SMotW #45: extent of security testing

Security Metric of the Week #45: extent to which information security is incorporated in software QA

Well-managed IT development projects incorporate information security at all applicable stages of the systems lifecycle, from initial outline specification and business case, through design, development, testing and release, on through operational use, management and maintenance of the system, right through to its retirement/replacement at the end of its life.  It would be possible to measure that in order to generate some sort of security index for all systems, using the index to drive-up security integration and quality, but doing so would be a tall order for most organizations.  Perhaps we should talk about that another time.

This week's example security metric is far simpler with a much tighter scope, measuring information security activities only during the "software Quality Assurance" (testing) phases of a development.  

The "extent to which information security is incorporated" is rather vague wording but we assume the metric would be specified more explicitly by the organization.  For instance, someone could examine all the development methods being used to identify all the QA stages (plural), then the steps or activities where information security could or should be involved.  The next step would be to survey all the currently-active development projects, checking available evidence to confirm whether information security is or is not involved as it could or should be.

The individual checks may involve crude decisions at each point ("Is information security involved, or not?", a binary option) or more sophisticated assessments of the nature of the involvement, for instance using a predefined Likert scale (e.g. "Not involved at all (score 1), slightly involved (2), involved (3), highly involved (4) or fully involved (5)".  Furthermore, the importance of information security's involvement at each step could be assessed in a similar way ("Is information security involvement necessary or optional at this stage?" or "How important is the involvement at this stage: (1) not important at all; (2) quite important; (3) important; (4) very important; (5) absolutely critical?").  Finally, the individual projects will vary in the relevance or necessity for information security involvement, depending on the associated information security risks relating to factors such as compliance obligations, technical complexity, business security demands, privacy aspects etc., and again these could be measured.

Notice that more sophisticated, information-rich versions of this metric come at a higher cost in terms of the need to specify the metric's Likert scales or other scoring parameters, to measure the projects against them, to analyze and report them, and of course to interpret and use them.  It takes time and effort to do all that.  Notice also that there is subjectivity throughout - things have to be interpreted in the specific context of each development project.  Even the definition of what constitutes a "development project" for this metric is subject to interpretation (e.g. does it only involve projects run in-house by IT, or does it include those run by IT outsourcers and cloud suppliers, and by business people on their desktops, tablets, smartphones and maybe BYOD equipment?).

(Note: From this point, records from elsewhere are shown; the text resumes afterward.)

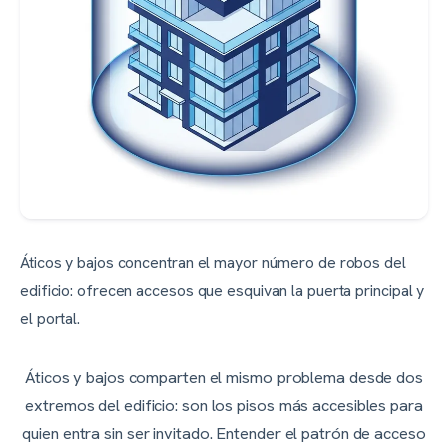
Áticos y bajos concentran el mayor número de robos del
edificio: ofrecen accesos que esquivan la puerta principal y
el portal.
Áticos y bajos comparten el mismo problema desde dos
extremos del edificio: son los pisos más accesibles para
quien entra sin ser invitado. Entender el patrón de acceso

Using the PRAGMATIC method, ACME Enterprises Inc scored this metric thus:

P
R
A
G
M
A
T
I
C
Score
85
80
67
62
70
50
35
35
50
59%


The assessors were evidently quite impressed with the metric's Relevance, Predictability and Meaninfulness for information security, but concerned about its subjectivity.  The Cost criterion is neutral on the basis that the metric could be quite simple, quick and cheap at least at first, but may evolve into something more sophisticated later if it turns out that the additional information would be valued (implying that ACME management are actively and consciously managing a suite of security metrics).